Willi Münzenberg (1889-1940), der Autor dieses Buches, war als Leiter des Münzenberg-Konzerns Ende der 1920er Jahre publizistischer Gegenspieler der hitlertreuen Hugenberg-Presse; es gibt kaum einen profunderen Kenner der Mechanismen von Propaganda.

§ 2: Der kleine Mann
und sein Retter

»NUR MIT DER GLÄUBIGEN INBRUNST eines unverdorbenen und unverbildeten Menschen war es möglich, einen Staat aus den Angeln zu heben, denn das Herz und die Tugenden wogen immer schwerer als das blasse äußere Wissen«, rief Hitler in einer Rede auf dem Nürnberger Parteitag des Jahres 1934 seinen Anhängern zu, denen er in diesen Worten eines der Geheimnisse seiner Propagandamethoden preisgab, indem er den Massen, die er im Auftrag mächtiger Hintermänner eingefangen hatte, zugleich schmeichelte, während sie unter sich die gleichen Massen als »töricht und denkträge« behandelten.

Die Hitlerpropaganda sucht den Werdegang des Dritten Reiches so darzustellen, als ob das Volk geschlossen dem »Führer« gefolgt wäre und noch immer geschlossen hinter ihm stände. Der Versuch, diese Illusion eines einheitlich fühlenden und handelnden Volkes zu schaffen, das es dem »Führer« freiwillig und freudig überlässt, zu denken und zu befehlen, wurde von der Hitlerpropaganda mit raffiniertesten Mitteln unternommen, und in diesem Sinn rief Göring in seiner Rede am 16. März 1937 aus, Hitler habe um Deutschland und Deutschland um Hitler eine stählerne Mauer geschaffen, »der Führer aber kann mit uns machen, was er immer auch will.«

Die Hitlerpropaganda ging systematisch vor, um bestimmte Schichten des deutschen Volkes für ihre Zwecke einzufangen und sich ihrer bedienen zu können. In seinem Buch ›Mein Kampf‹ hat Hitler offen erklärt, wie er sich Anhänger zu erwerben suchte und diese Opfer seiner Propaganda einschätzt. Es kam der Hitlerpropaganda seit Beginn auf die breiten Massen an, in der Voraussetzung, dass »die breite Masse den Sieg des Stärkeren und die Vernichtung des Schwachen oder seine bedingungslose Unterwerfung wünsche«, »das Volk sehe im rücksichtslosen Angriff auf einen Widersacher den Beweis der eigenen Kraft.« (›Mein Kampf‹, S. 37) Um diese Massen zu gewinnen, müsse man »der Schwäche und der Bestialität gleichermaßen Rechnung tragen« (ebenda, S. 650).
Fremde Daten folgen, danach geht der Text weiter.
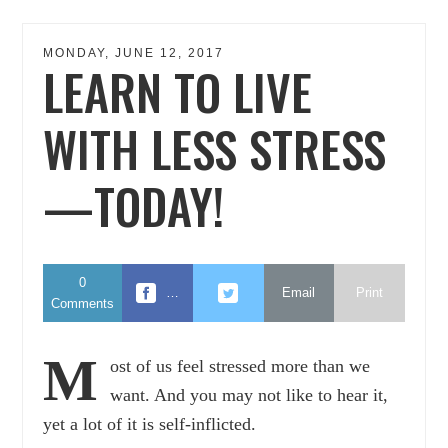
MONDAY, JUNE 12, 2017
LEARN TO LIVE
WITH LESS STRESS
—TODAY!
0
…
Email
Print
Comments
M
ost of us feel stressed more than we
want. And you may not like to hear it,
yet a lot of it is self-inflicted.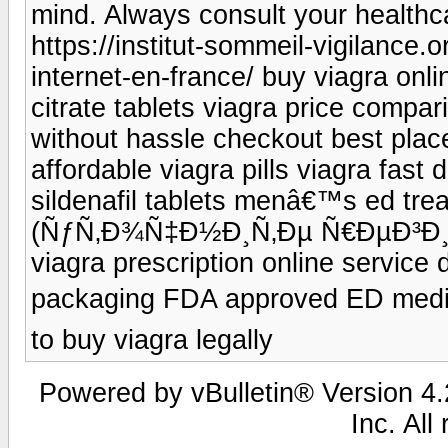
mind. Always consult your healthc
https://institut-sommeil-vigilance.
internet-en-france/ buy viagra onli
citrate tablets viagra price compar
without hassle checkout best place
affordable viagra pills viagra fast 
sildenafil tablets menâ€™s ed trea
(ÑƒÑ‚Ð¾Ñ‡Ð½Ð¸Ñ‚Ðµ Ñ€ÐµÐ³Ð¸Ð¾
viagra prescription online service 
packaging FDA approved ED medi
to buy viagra legally
Powered by vBulletin® Version 4.2
Inc. All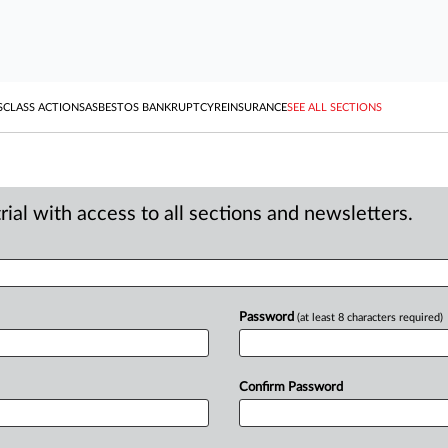
S
CLASS ACTIONS
ASBESTOS BANKRUPTCY
REINSURANCE
SEE ALL SECTIONS
ial with access to all sections and newsletters.
Password
(at least 8 characters required)
Confirm Password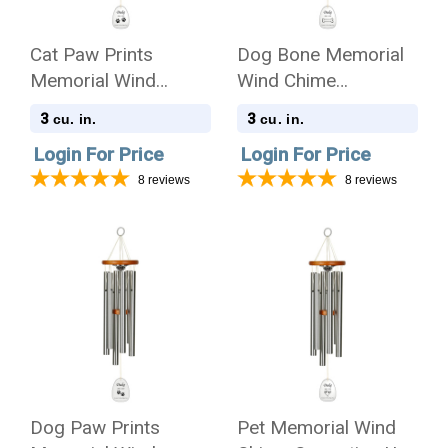
Cat Paw Prints
Dog Bone Memorial
Memorial Wind
Wind Chime
Chime Cremation Urn
Cremation Urn with
3
3
cu. in.
cu. in.
with Engraving -
Engraving - Amazing
Login For Price
Login For Price
Amazing Grace
Grace
8
reviews
8
reviews
Dog Paw Prints
Pet Memorial Wind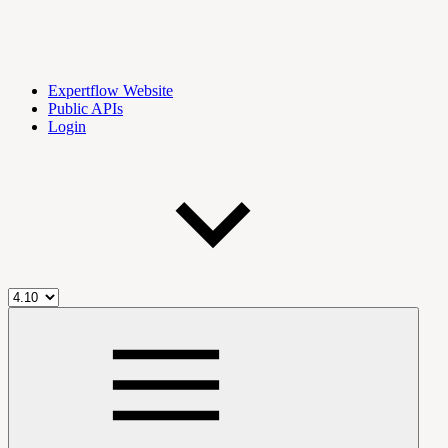
Expertflow Website
Public APIs
Login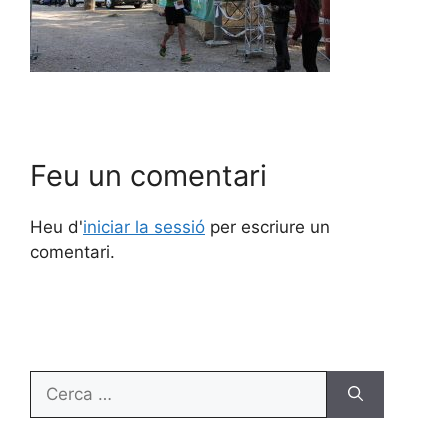
Feu un comentari
Heu d'
iniciar la sessió
per escriure un
comentari.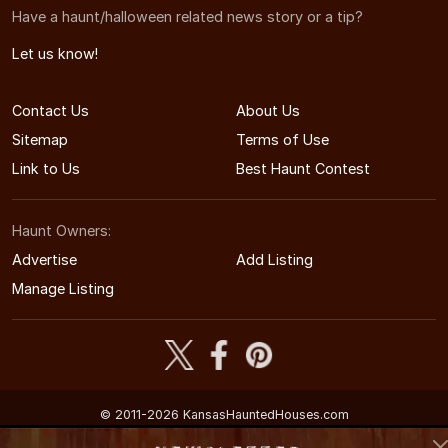
Have a haunt/halloween related news story or a tip?
Let us know!
Contact Us
About Us
Sitemap
Terms of Use
Link to Us
Best Haunt Contest
Haunt Owners:
Advertise
Add Listing
Manage Listing
© 2011-2026 KansasHauntedHouses.com
Kansas's Halloween Entertainment Guide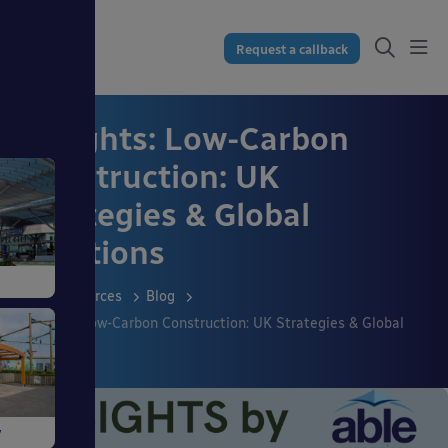
Request a callback
Insights: Low-Carbon
Construction: UK
Strategies & Global
Solutions
Resources
Blog
Insights: Low-Carbon Construction: UK Strategies & Global
Solutions
ngs
y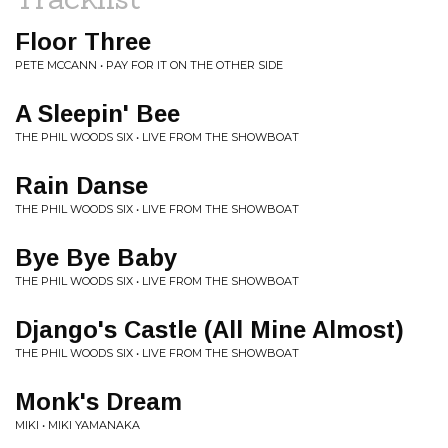
Floor Three
PETE MCCANN • PAY FOR IT ON THE OTHER SIDE
A Sleepin' Bee
THE PHIL WOODS SIX • LIVE FROM THE SHOWBOAT
Rain Danse
THE PHIL WOODS SIX • LIVE FROM THE SHOWBOAT
Bye Bye Baby
THE PHIL WOODS SIX • LIVE FROM THE SHOWBOAT
Django's Castle (All Mine Almost)
THE PHIL WOODS SIX • LIVE FROM THE SHOWBOAT
Monk's Dream
MIKI • MIKI YAMANAKA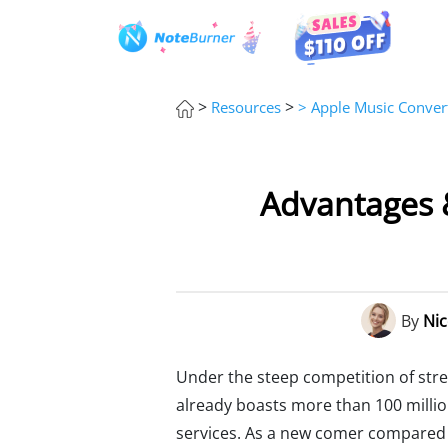
>
>
Resources
> Apple Music Convert
Advantages &
By
Nic
Under the steep competition of strea
already boasts more than 100 millio
services. As a new comer compared w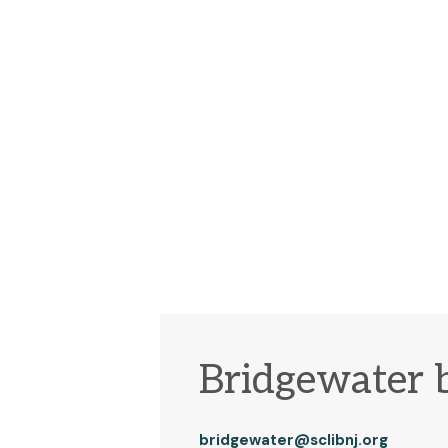
Bridgewater 
bridgewater@sclibnj.org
Diese Feststellungen Hitlers liefern einen der wichtigsten Schlüssel zu den Methoden der Massengewinnung durch die Hitlerpropaganda, die darauf ausging, ihre Anhänger besonders in solchen Schichten zu suchen, die durch keine politische Schule gegangen waren und kein Klassenbewusstsein besaßen, vielmehr, schwankend und unsicher in ihrer politischen Meinungsbildung, besorgt um ihre wirtschaftliche Existenz, losgerissen von kritiklos übernommenen nationalistischen Traditionen, die nach dem Kriegsausgang ihren Inhalt verloren hatten, zögerten, sich Parteien anzuvertrauen, in denen man sie nur Feinde jeglicher Ordnung zu sehen gelehrt hatte. Die Parteien, die die Weimarer Republik repräsentierten, zeigten sich aber selbst nicht stark genug, um jene breiten Schichten an sich zu fesseln, ihnen Vertrauen und Stärke einzuflößen. Diese Massen wurden von großen Schichten des deutschen Kleinbürgertums gebildet, das seit dem unglücklichen Ausgang der Revolution des Jahres 1848 keine aktive politische Rolle mehr gespielt hat, aber die soziale Basis des Bismarck’schen Reiches bildete, sich im Glanz der 21 deutschen Fürstentümer sonnte und das Reich für alle Zeiten begründet hielt.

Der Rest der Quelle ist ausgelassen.